* **Data shown**:

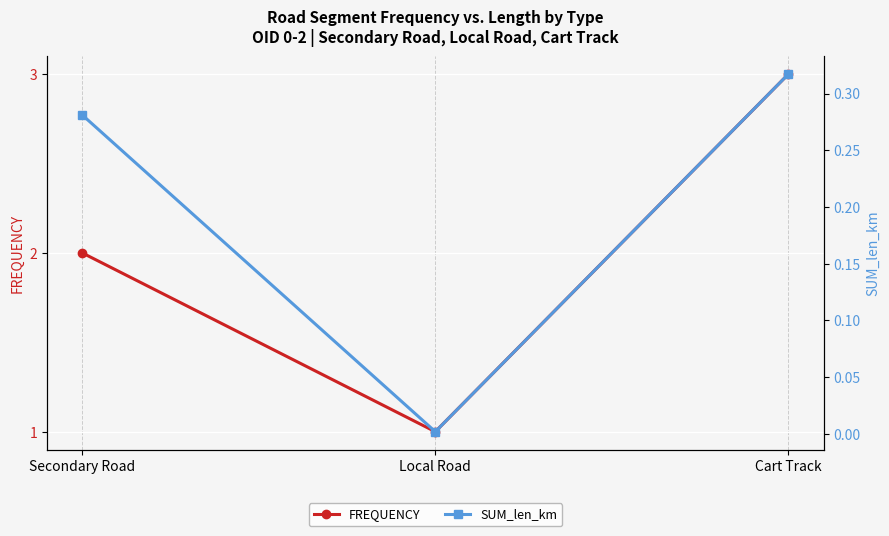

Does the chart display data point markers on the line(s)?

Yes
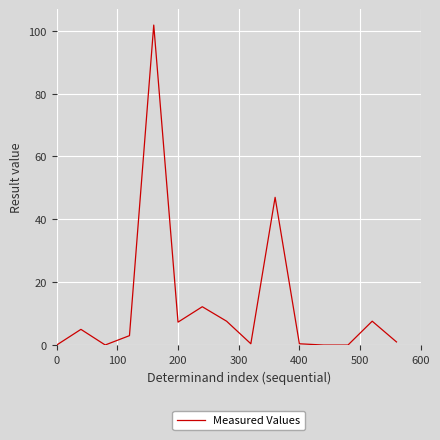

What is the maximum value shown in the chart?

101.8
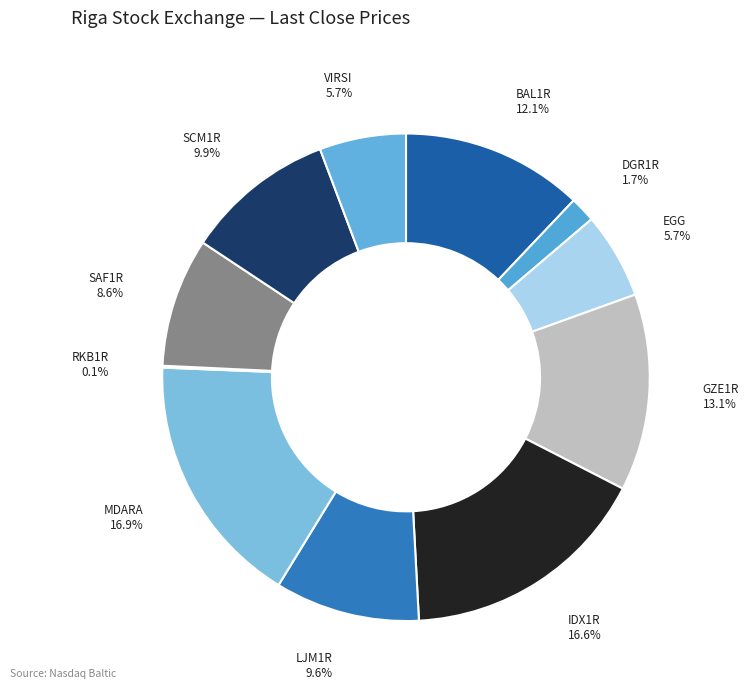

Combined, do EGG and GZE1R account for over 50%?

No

==

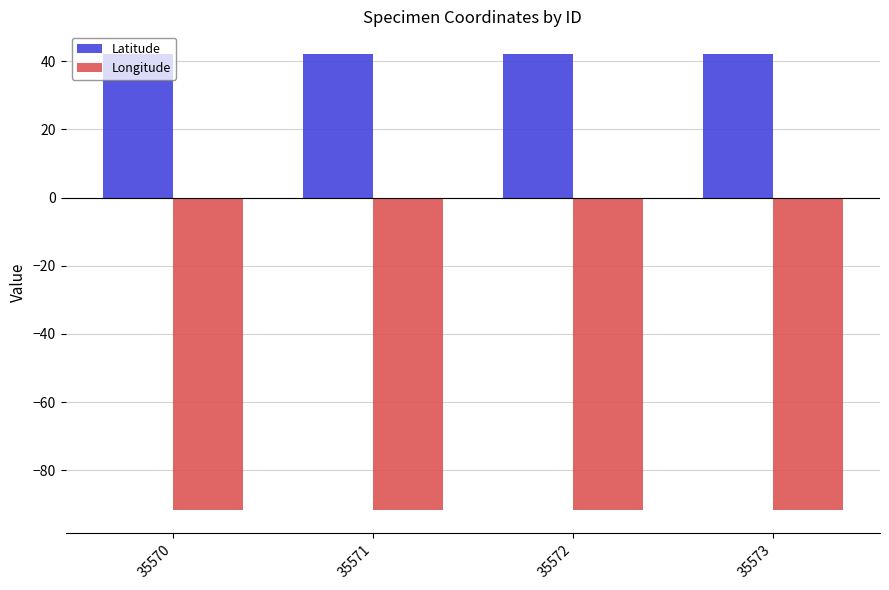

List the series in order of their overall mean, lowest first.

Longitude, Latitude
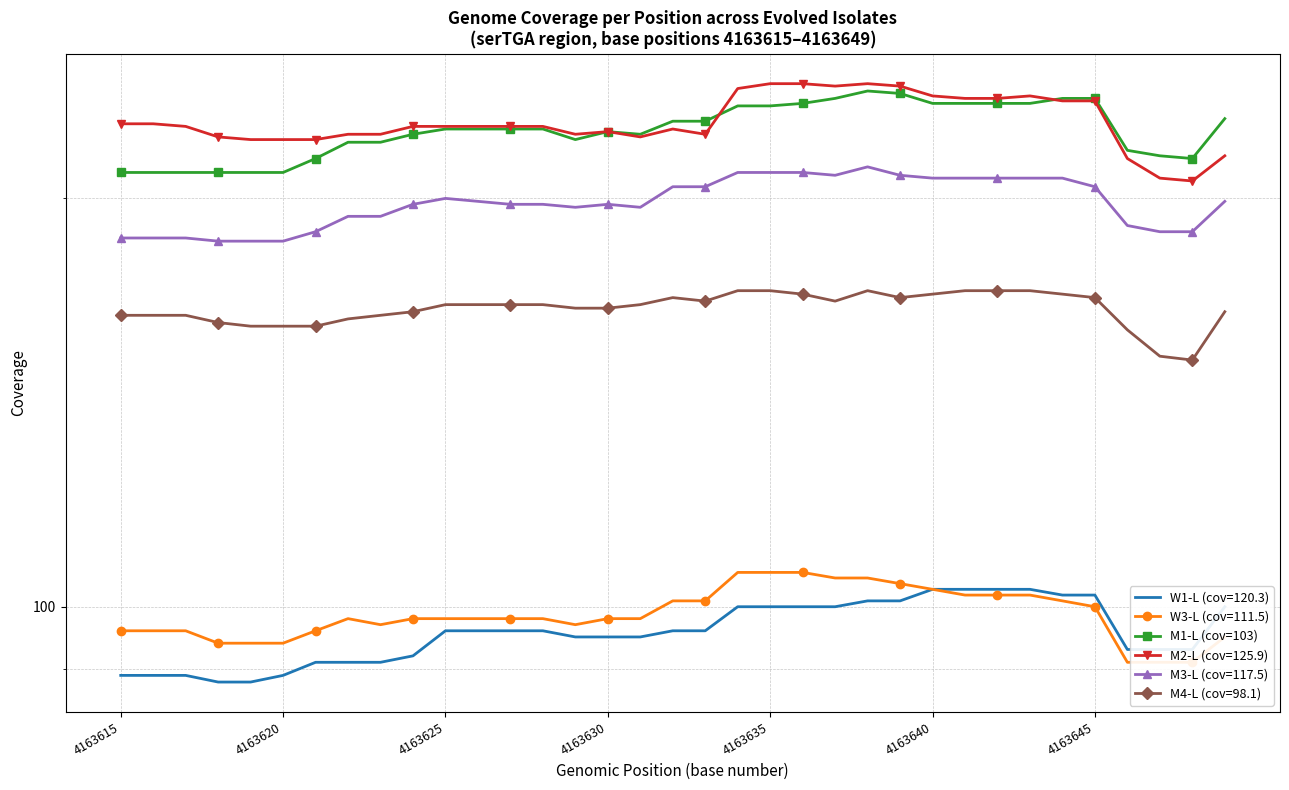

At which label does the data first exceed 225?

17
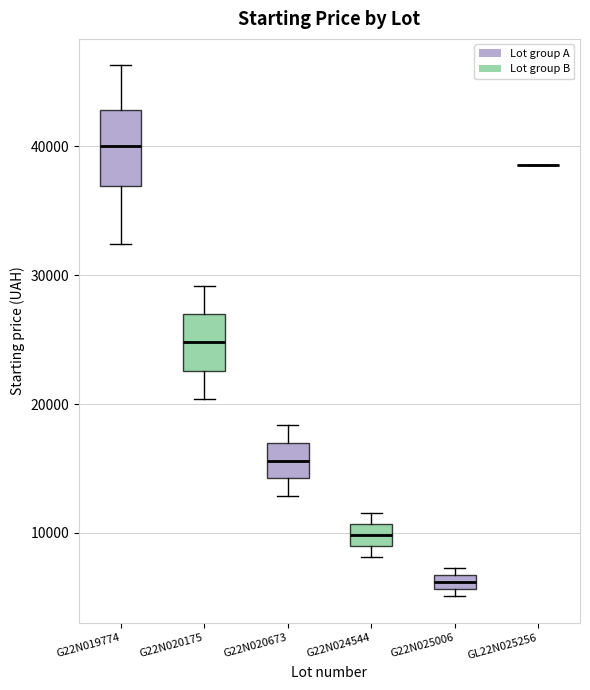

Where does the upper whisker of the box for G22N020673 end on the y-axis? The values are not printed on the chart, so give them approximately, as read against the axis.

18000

* **Task goal**:
Could you retype the listing lines starting at the one containing "What is the maximum value shown in the chart?" and ending at the one containing "Combined, do EGG", leaving the pictures out?

* **Solution to this exercise**:
What is the maximum value shown in the chart?

101.8

Combined, do EGG and GZE1R account for over 50%?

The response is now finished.